According to the study published in the journal Life, scientists performed three experiments, the first two experiments determined the effect of restricted rooting and nutrient solution volumes, and based on this a third experiment was performed to assess plant responses to various nitrate nutrient solution concentrations.
“We found that plants can, in a way, ‘smell’ the amount of nutrients available to them. When the nitrogen concentration is very low, the plant will absorb more water and thus more nitrogen until it reaches an optimal level,” said Silje Wolff, a plant physiologist at the Centre for Interdisciplinary Research in Space (CIRiS), which is part of NTNU Social Research.
“The plant has a mechanism that turns on when the nitrogen level is adequate. Then it adjusts both nitrogen and water absorption down,” Ms. Wolff added.

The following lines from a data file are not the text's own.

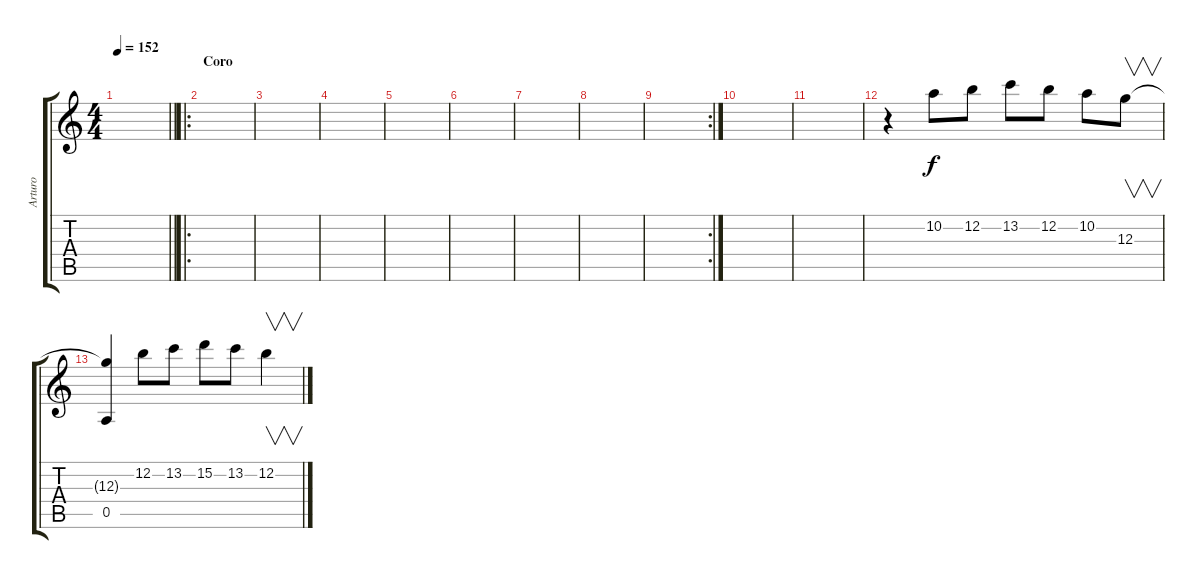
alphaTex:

\track ("Arturo" "Arturo") {instrument distortionguitar}
\staff {score tabs}
\tuning (E4 B3 G3 D3 A2 E2) {hide}
\ts (4 4)
\tempo 152
\clef g2
\barLineRight lightlight
\ks c
|
\ro
\section ("" "Coro")
|
|
|
|
|
|
|
\rc 2
|
|
|
r.4 10.2.8{volume 11} 12.2.8 13.2.8 12.2.8 10.2.8 12.3.8{v} |
(12.3{t} 0.5).4 12.2.8 13.2.8 15.2.8 13.2.8 12.2.4{v}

Crew members say that the step to grow beans in space will help to observe the effect of no gravity on plants’ ability to transport water and absorb nutrients. The beans would be placed in a centrifuge to sprout and grow in the space station. The centrifuge would be rotated to create different amounts of gravity.
“The art of getting something to grow in space can be transferred to our planet,” Ms. Wolff said.
“This is how we create a setup that produces both the microgravity conditions in the space station and the 1-g (gravity) force that exists on Earth.”
“The dream of every astronaut is to be able to eat fresh food — like strawberries, cherry tomatoes or anything that’s really flavorful. Someday that will certainly be possible. We envision a greenhouse with several varieties of vegetables,” Ms. Wolff said.